Work order. Translate this sentence from the forum thread about the Grand Valley Brewing Co shard into Spanish: "I know people who only collect the recessed plates, as they look different."

[Passage for review]

# Grand Valley Brewing Co shard Mich



## druggistnut (Jan 7, 2013)

Nic came up with this shard on Saturday, which was previously unknown to me.
 You can read the top half of MICH in the slug plate.
 I asked around and it turns out to be from Ionia. A tough blob to find.
 Now go get a whole one, Nic...
 Bill


----------



## UncleBruce (Jan 7, 2013)

Thanks for sharing.

Click here to see a couple of Grand Valley beers.


----------



## epackage (Jan 7, 2013)

Bill do you know for sure that there is a blob?


----------



## hemihampton (Jan 7, 2013)

I'm familiar with this Brewery & have been thru a few different bottles from them. Here's a Pic of 2 1930's paper label bottles I got from them & I'm pretty sure I had a few different Friars Ale & Beer bottles from them in the past. LEON.


----------



## druggistnut (Jan 7, 2013)

> Bill do you know for sure that there is a blob?


 
 Jim,
 I have never seen one but I called the Michigan beer guru, Don Simons and he told me that he does have one. Michigan Breweries 2 (the book) shows them starting up in 1907, so yes, the time frame fits.
 Why do you ask?
 Bill


----------



## hunting262 (Jan 7, 2013)

WoW that's a nice Michigan beer bottle I don't have yet!!!


----------



## epackage (Jan 7, 2013)

> ORIGINAL:  druggistnut
> 
> 
> 
> ...


 I saw the two ambers that Bruce has on his site are crown tops with very similar embossing on one of them so I was just curious.


----------



## druggistnut (Jan 8, 2013)

> I saw the two ambers that Bruce has on his site are crown tops with very similar embossing on one of them so I was just curious.


 
 Right. The good thing about this shard is that it's in a slugplate. Neither one in Bruce's album is a slug. I'd like to get the pint blob, if I ever see one. Don's bottle is a quart.


----------



## epackage (Jan 8, 2013)

> ORIGINAL:  druggistnut
> 
> 
> 
> ...


 Ah ha....Never thought about that.....brain fart


----------



## UncleBruce (Jan 8, 2013)

> Neither one in Bruce's album is a slug.


 
 That is incorrect.  They are both listed as plate molds.


----------



## tftfan (Jan 8, 2013)

Good luck guys ! Hope you get more than one. []


----------



## druggistnut (Jan 8, 2013)

> That is incorrect. They are both listed as plate molds.


 
 I see an education coming, for me.

 Bruce, I understand that the embossing is put in place by a plate. I always referred to the recessed area surrounding the embossing as being caused by a slugplate. It is different on the shard I posted, than the two crown's on your site. Some are round, some are oval, tombstone shaped, etc...
 Please help me to understand the differences. I need to get my vocabulary in line with the rest of you fellas, it seems.
 Bill


----------



## UncleBruce (Jan 8, 2013)

slug plate (mold) = plate mold

 Same thing.  Slug plate is the vulgar form.  [8|]


----------



## druggistnut (Jan 9, 2013)

> slug plate (mold) = plate mold


 
 Thanks Bruce.

 Now, if I wanted to differentiate in a description between the smooth plate mold and the recessed mold, what would you suggest? I know people who only collect the recessed plates, as they look different.
 Bill


----------



## UncleBruce (Jan 9, 2013)

[/Passage for review]
[Given entries]

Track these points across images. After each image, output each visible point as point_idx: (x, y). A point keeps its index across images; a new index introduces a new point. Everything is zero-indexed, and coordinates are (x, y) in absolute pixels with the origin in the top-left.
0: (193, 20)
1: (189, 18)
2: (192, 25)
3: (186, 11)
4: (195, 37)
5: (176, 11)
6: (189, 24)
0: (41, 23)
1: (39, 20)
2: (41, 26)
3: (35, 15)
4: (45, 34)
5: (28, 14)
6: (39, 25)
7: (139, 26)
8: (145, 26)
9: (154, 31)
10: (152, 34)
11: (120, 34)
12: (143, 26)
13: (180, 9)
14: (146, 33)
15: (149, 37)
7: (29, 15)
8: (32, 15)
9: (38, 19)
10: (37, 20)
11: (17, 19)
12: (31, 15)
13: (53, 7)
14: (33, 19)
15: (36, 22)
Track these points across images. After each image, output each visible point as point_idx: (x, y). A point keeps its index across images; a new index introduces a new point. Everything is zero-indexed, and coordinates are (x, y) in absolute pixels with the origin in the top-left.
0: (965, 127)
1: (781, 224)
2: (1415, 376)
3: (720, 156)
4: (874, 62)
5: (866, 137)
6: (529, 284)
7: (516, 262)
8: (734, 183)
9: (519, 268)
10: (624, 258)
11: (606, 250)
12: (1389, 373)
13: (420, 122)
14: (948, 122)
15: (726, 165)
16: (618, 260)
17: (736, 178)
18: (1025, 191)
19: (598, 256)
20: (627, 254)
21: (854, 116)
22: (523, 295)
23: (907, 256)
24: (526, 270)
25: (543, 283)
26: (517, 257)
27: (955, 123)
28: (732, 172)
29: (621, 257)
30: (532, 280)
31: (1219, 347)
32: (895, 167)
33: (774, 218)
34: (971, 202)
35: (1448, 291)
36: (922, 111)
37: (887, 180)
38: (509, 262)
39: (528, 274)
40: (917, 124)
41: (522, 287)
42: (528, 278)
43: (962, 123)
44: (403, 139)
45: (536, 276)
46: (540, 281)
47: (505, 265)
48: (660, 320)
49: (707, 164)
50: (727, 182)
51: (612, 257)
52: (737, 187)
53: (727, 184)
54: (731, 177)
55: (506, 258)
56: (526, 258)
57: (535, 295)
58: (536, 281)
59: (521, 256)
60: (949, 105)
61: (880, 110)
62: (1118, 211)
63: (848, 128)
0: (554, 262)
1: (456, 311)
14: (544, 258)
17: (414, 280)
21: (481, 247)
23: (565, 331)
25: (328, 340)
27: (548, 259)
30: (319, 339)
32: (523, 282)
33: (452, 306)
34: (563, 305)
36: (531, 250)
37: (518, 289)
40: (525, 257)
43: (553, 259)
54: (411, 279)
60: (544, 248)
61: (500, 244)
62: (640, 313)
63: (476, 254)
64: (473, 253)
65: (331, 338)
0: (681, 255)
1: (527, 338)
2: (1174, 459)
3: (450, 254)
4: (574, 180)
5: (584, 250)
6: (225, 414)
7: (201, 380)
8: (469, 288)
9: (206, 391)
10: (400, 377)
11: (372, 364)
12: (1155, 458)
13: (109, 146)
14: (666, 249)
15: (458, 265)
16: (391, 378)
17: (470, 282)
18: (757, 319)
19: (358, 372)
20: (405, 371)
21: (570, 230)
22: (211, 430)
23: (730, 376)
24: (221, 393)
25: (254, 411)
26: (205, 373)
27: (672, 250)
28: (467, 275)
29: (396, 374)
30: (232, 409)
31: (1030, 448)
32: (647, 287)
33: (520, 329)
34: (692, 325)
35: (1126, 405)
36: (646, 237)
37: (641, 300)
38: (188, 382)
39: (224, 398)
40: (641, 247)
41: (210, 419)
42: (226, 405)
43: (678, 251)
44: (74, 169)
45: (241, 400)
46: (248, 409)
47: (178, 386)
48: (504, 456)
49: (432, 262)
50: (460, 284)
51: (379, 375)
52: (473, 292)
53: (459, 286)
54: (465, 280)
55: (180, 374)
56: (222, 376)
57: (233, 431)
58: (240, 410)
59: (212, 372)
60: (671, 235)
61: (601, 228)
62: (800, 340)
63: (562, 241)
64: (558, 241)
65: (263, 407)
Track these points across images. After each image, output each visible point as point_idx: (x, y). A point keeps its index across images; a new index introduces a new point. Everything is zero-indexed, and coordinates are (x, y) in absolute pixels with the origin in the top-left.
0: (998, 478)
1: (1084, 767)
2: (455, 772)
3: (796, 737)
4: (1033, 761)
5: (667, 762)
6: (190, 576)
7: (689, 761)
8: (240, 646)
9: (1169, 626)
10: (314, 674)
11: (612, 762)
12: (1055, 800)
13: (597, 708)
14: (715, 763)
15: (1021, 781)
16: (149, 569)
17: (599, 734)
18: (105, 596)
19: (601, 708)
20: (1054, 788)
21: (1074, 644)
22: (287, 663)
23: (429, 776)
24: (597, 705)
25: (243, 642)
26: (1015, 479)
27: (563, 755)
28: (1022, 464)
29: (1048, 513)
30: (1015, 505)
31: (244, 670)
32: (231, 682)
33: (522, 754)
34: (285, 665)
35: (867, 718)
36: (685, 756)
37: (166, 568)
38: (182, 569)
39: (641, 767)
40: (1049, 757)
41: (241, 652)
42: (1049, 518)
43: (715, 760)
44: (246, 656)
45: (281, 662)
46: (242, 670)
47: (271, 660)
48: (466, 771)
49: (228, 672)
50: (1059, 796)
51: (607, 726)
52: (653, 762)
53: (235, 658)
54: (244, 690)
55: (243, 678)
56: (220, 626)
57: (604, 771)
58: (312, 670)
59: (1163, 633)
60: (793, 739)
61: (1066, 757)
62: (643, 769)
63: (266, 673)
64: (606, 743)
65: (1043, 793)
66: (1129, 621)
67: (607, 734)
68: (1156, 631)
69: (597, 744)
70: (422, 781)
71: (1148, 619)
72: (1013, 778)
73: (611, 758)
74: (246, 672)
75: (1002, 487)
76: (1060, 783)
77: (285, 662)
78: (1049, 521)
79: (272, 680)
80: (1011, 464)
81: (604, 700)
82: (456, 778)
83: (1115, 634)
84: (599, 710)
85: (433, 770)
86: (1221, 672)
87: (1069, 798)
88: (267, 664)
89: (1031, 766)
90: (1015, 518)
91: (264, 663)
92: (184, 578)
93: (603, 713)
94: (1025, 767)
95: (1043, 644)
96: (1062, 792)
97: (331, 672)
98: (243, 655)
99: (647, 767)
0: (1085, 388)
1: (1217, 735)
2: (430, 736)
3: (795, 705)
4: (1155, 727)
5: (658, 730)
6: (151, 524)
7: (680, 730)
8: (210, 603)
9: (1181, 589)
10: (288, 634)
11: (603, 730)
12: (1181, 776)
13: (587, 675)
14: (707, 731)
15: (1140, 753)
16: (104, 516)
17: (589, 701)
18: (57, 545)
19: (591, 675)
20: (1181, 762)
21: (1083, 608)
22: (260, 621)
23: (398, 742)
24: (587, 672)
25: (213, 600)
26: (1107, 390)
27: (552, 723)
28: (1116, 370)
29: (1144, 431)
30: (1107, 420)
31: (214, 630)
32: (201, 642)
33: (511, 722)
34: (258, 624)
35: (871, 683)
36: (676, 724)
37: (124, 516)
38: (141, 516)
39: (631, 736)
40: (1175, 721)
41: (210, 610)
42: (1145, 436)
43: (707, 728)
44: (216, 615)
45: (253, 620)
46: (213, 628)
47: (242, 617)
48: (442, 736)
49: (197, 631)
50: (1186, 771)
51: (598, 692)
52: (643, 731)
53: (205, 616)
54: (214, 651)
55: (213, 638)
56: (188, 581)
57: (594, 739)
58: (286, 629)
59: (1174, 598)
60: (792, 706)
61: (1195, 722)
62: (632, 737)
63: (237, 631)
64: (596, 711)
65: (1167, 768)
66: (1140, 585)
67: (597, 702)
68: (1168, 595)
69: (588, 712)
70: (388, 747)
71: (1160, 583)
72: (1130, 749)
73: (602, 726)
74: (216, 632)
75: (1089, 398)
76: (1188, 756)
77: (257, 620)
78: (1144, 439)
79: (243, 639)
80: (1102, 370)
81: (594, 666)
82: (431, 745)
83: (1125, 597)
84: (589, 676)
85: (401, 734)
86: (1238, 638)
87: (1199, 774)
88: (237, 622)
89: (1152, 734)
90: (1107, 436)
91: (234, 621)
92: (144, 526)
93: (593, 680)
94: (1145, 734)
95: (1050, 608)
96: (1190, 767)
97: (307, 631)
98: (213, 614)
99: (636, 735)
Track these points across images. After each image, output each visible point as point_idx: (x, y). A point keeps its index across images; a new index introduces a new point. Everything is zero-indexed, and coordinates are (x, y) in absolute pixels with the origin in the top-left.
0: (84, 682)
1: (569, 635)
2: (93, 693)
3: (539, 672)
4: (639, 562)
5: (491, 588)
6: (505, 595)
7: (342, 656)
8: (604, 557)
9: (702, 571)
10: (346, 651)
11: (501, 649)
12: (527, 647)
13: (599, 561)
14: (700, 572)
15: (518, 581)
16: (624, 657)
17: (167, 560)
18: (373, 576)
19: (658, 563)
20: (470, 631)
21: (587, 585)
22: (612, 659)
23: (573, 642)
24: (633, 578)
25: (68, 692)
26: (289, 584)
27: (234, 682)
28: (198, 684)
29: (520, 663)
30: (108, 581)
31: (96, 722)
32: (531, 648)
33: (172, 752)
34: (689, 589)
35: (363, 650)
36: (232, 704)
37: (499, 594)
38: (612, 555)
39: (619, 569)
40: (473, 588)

[/Given entries]

Reply to the task. Conozco a gente que solo colecciona las placas hundidas, ya que se ven distintas.